- [Belge Metni]
--

Türkiye için “geliyorum” diyen tehlike… ABD harekete geçti... Serdar Cebe yazdı…

AMERİKA’DA VENEZUELA’NIN ALTIN TİCARETİNİN PEŞİNDE

Türkiye için “geliyorum” diyen tehlike… ABD harekete geçti... Serdar Cebe yazdı…




Türkiye için “geliyorum” diyen tehlike… ABD harekete geçti... Serdar Cebe yazdı…

Halkbank davası AKP yönetiminin korkulu rüyası. ABD’nin İran’a yaptırımların ihlal edilmesi iddiasıyla Halkbank artık sanık sıfatıyla New York Güney Mahkemesi’nde yargılanacak. Halkbank davasından çıkacak olumsuz bir karar Türkiye’nin milyarlarca dolar tazminat ödemesine neden olabilecek.

Başka bir tehlike de uzun zamandır “geliyorum” diyor. Amerika’nın gözü şimdi Türkiye’nin Venezuela ile yaptığı altın ticaretinde. Amerikan Kongresi’nde Türkiye aleyhindeki olumsuz hava, Trump yönetiminden sonra Biden döneminde de devam ediyor. Senato’ya Eylül ayı sonunda sunulan “yasa dışı altın kaçakçılığı” konusundaki bir karar tasarısı Türkiye’yi de yakından ilgilendiriyor. Karar tasarılarının bir bağlayıcılığı yok ama Senato’da oluşturulacak araştırma komisyonları için bir pusula niteliğinde değer taşıyor. 

AMERİKA’DA VENEZUELA’NIN ALTIN TİCARETİNİN PEŞİNDE

Amerika, Türkiye’yi 2019 yılında Venezuela ile yaptığı altın ticareti konusunda uyarmıştı. Eylül sonu Senato’ya sunulan karar tasarısını da bir uyarı olarak ele almak gerekiyor. Çünkü Amerika, Venezuela altınlarının Türkiye üzerinden İran’a gönderildiğinden şüpheleniyor ve bu konuda çalışma yapıyor. Senato’daki bu karar tasarısının bir de adli olarak perde arkasının olduğu konuşuluyor.

--

- [İşlenecek Veriler]
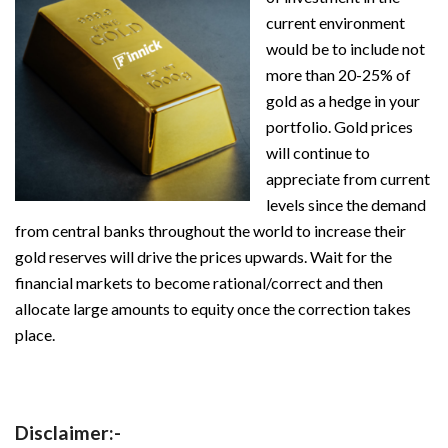
current environment
would be to include not
more than 20-25% of
gold as a hedge in your
portfolio. Gold prices
will continue to
appreciate from current
levels since the demand
from central banks throughout the world to increase their
gold reserves will drive the prices upwards. Wait for the
financial markets to become rational/correct and then
allocate large amounts to equity once the correction takes
place.
Disclaimer:-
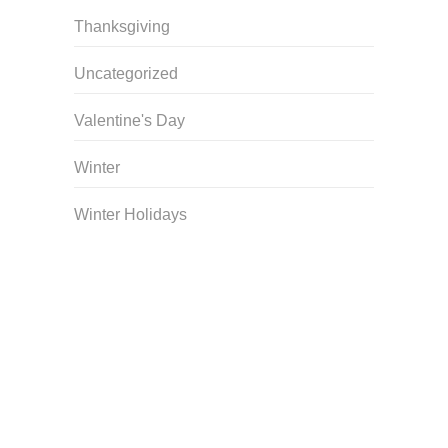
Thanksgiving
Uncategorized
Valentine's Day
Winter
Winter Holidays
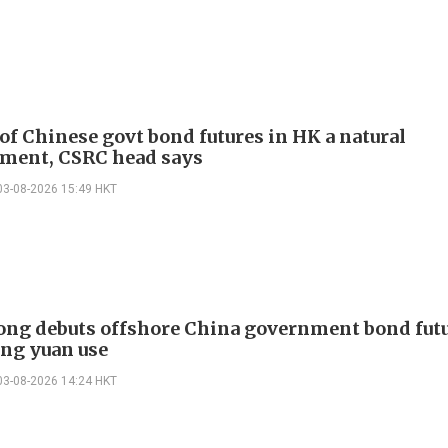
of Chinese govt bond futures in HK a natural
ment, CSRC head says
03-08-2026 15:49 HKT
ng debuts offshore China government bond futu
ng yuan use
03-08-2026 14:24 HKT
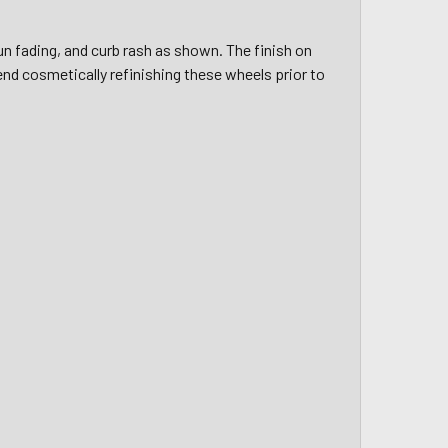
un fading, and curb rash as shown. The finish on
d cosmetically refinishing these wheels prior to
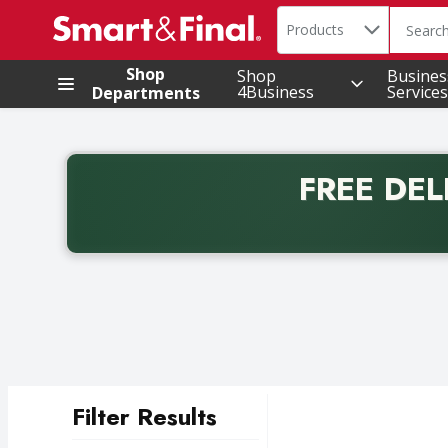
Search in
.
Products
The foll
Skip header to page content
Shop
Shop
Busines
4Business
Services
Departments
FREE DEL
Back to School promotion. Free delivery with promo 
Filter Results
Search Results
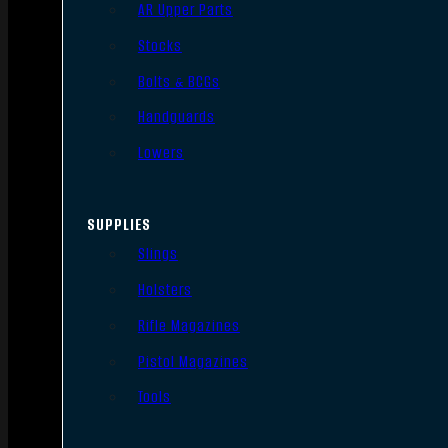
AR Upper Parts
Stocks
Bolts & BCGs
Handguards
Lowers
SUPPLIES
Slings
Holsters
Rifle Magazines
Pistol Magazines
Tools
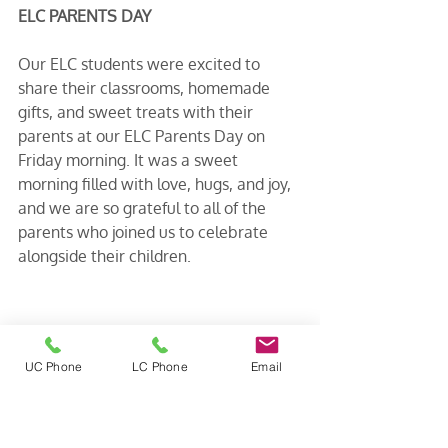
ELC PARENTS DAY
Our ELC students were excited to 
share their classrooms, homemade 
gifts, and sweet treats with their 
parents at our ELC Parents Day on 
Friday morning. It was a sweet 
morning filled with love, hugs, and joy, 
and we are so grateful to all of the 
parents who joined us to celebrate 
alongside their children.
UC Phone
LC Phone
Email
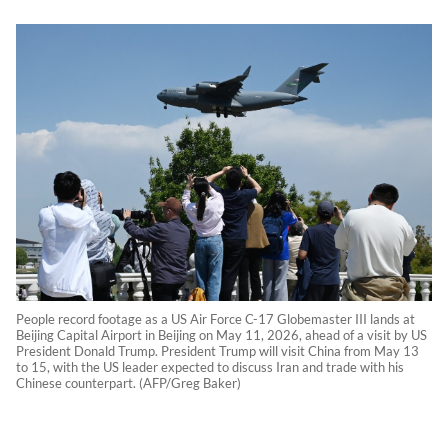
People record footage as a US Air Force C-17 Globemaster III lands at
Beijing Capital Airport in Beijing on May 11, 2026, ahead of a visit by US
President Donald Trump. President Trump will visit China from May 13
to 15, with the US leader expected to discuss Iran and trade with his
Chinese counterpart. (AFP/Greg Baker)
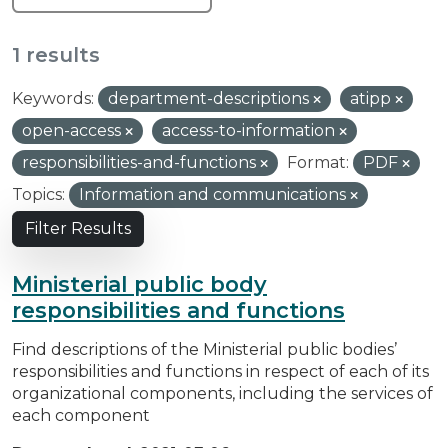
1 results
Keywords:
department-descriptions
atipp
open-access
access-to-information
responsibilities-and-functions
Format:
PDF
Topics:
Information and communications
Filter Results
Ministerial public body
responsibilities and functions
Find descriptions of the Ministerial public bodies’
responsibilities and functions in respect of each of its
organizational components, including the services of
each component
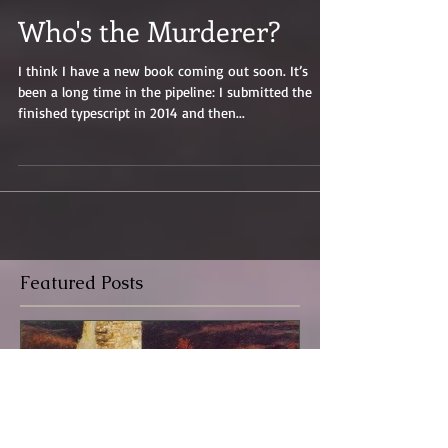
Who's the Murderer?
I think I have a new book coming out soon. It’s
been a long time in the pipeline: I submitted the
finished typescript in 2014 and then...
Featured Posts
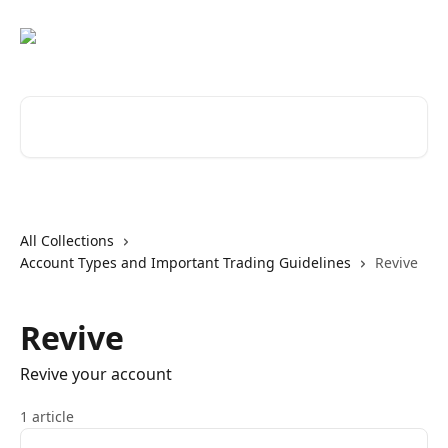
Skip to main content
Search for articles...
All Collections
Account Types and Important Trading Guidelines
Revive
Revive
Revive your account
1 article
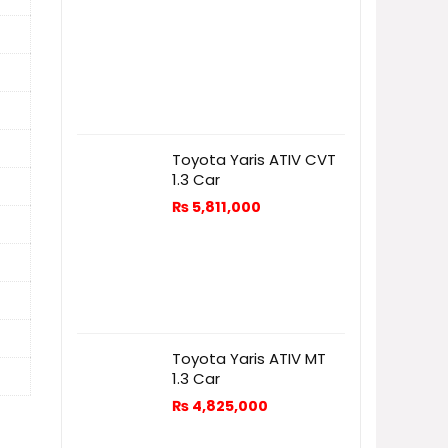
Toyota Yaris ATIV CVT
1.3 Car
₨
5,811,000
Toyota Yaris ATIV MT
1.3 Car
₨
4,825,000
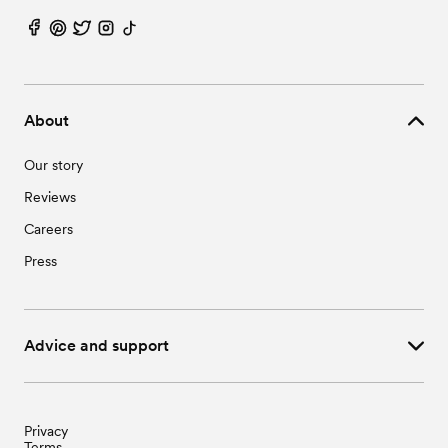
About
Our story
Reviews
Careers
Press
Advice and support
Privacy
Terms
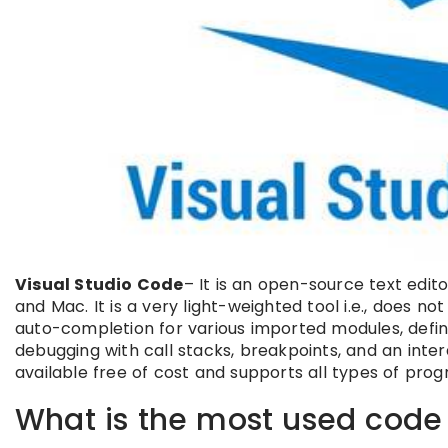
Visual Studio Code
– It is an open-source text edit
and Mac. It is a very light-weighted tool i.e., does n
auto-completion for various imported modules, definit
debugging with call stacks, breakpoints, and an interac
available free of cost and supports all types of pr
What is the most used code 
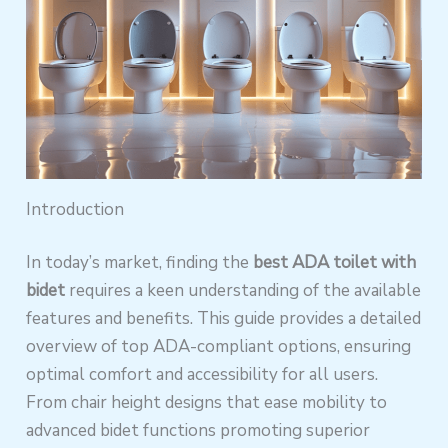
Introduction
In today’s market, finding the
best ADA toilet with
bidet
requires a keen understanding of the available
features and benefits. This guide provides a detailed
overview of top ADA-compliant options, ensuring
optimal comfort and accessibility for all users.
From chair height designs that ease mobility to
advanced bidet functions promoting superior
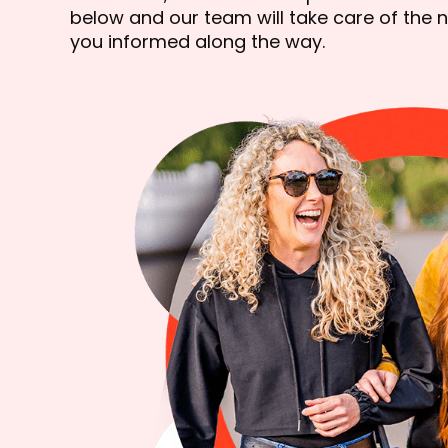
below and our team will take care of the n
you informed along the way.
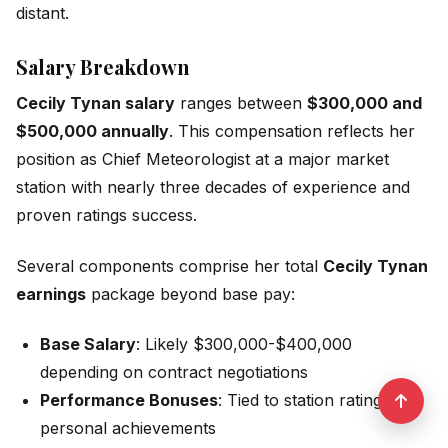
distant.
Salary Breakdown
Cecily Tynan salary
ranges between
$300,000 and
$500,000 annually
. This compensation reflects her
position as Chief Meteorologist at a major market
station with nearly three decades of experience and
proven ratings success.
Several components comprise her total
Cecily Tynan
earnings
package beyond base pay:
Base Salary
: Likely $300,000-$400,000
depending on contract negotiations
Performance Bonuses
: Tied to station ratings and
personal achievements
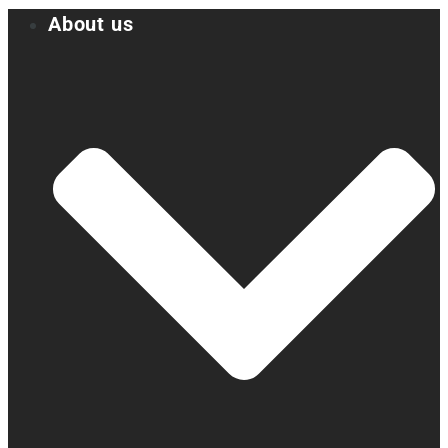
About us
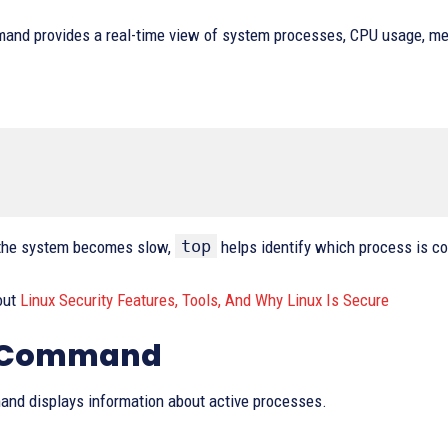
and provides a real-time view of system processes, CPU usage, me
top
the system becomes slow,
helps identify which process is 
out
Linux Security Features, Tools, And Why Linux Is Secure
s Command
nd displays information about active processes.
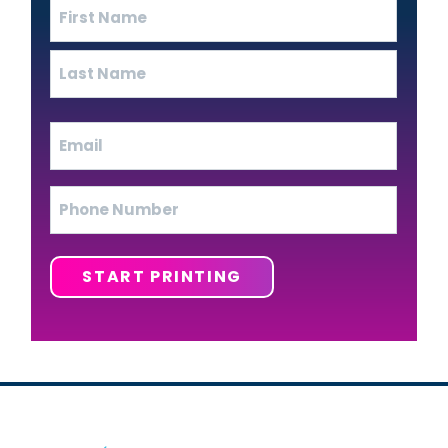
Name
(Required)
First
Last
Email
(Required)
Phone
START PRINTING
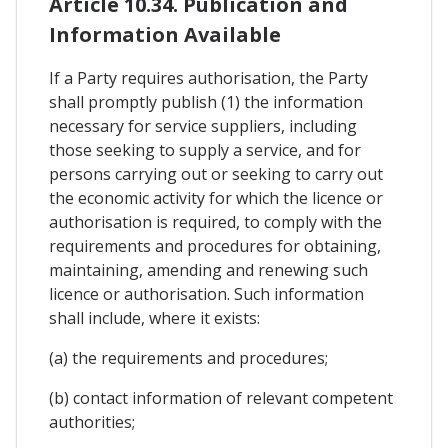
Article 10.34. Publication and
Information Available
If a Party requires authorisation, the Party
shall promptly publish (1) the information
necessary for service suppliers, including
those seeking to supply a service, and for
persons carrying out or seeking to carry out
the economic activity for which the licence or
authorisation is required, to comply with the
requirements and procedures for obtaining,
maintaining, amending and renewing such
licence or authorisation. Such information
shall include, where it exists:
(a) the requirements and procedures;
(b) contact information of relevant competent
authorities;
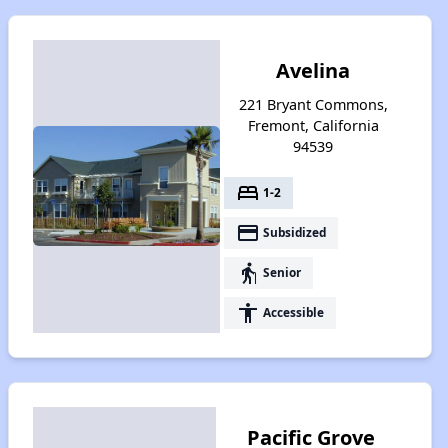
Avelina
221 Bryant Commons,
Fremont, California
94539
bed
1-2
payment
Subsidized
elderly
Senior
accessibility
Accessible
Pacific Grove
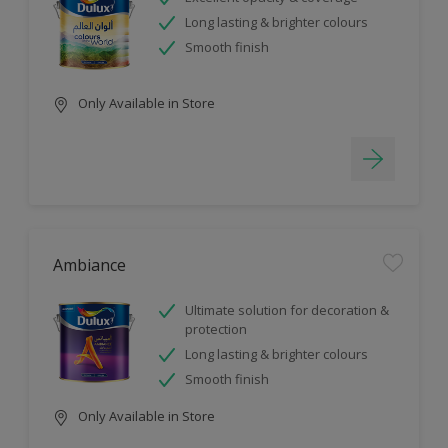
Long lasting & brighter colours
Smooth finish
Only Available in Store
Ambiance
Ultimate solution for decoration &
protection
Long lasting & brighter colours
Smooth finish
Only Available in Store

--

- [Alıştırma Seti]
1 - Belge metnine göre Amerika, Türkiye'yi Venezuela ile yaptığı altın ticareti konusunda hangi yıl uyarmıştır?
2 - Dökümün başından, içinde "gold reserves will" geçen satıra kadar (her iki satır dahil) uzanan satırları boş satırları atlayarak numaralı liste biçiminde düzenleyiniz. Resimleri cevaba dahil etmeyiniz.
Belge metni ile döküm arasında herhangi bir bağlantı bulunmamaktadır.

- [Çözümler]
1 - 2019 yılında.

2 -
1. current environment
2. would be to include not
3. more than 20-25% of
4. gold as a hedge in your
5. portfolio. Gold prices
6. will continue to
7. appreciate from current
8. levels since the demand
9. from central banks throughout the world to increase their
10. gold reserves will drive the prices upwards. Wait for the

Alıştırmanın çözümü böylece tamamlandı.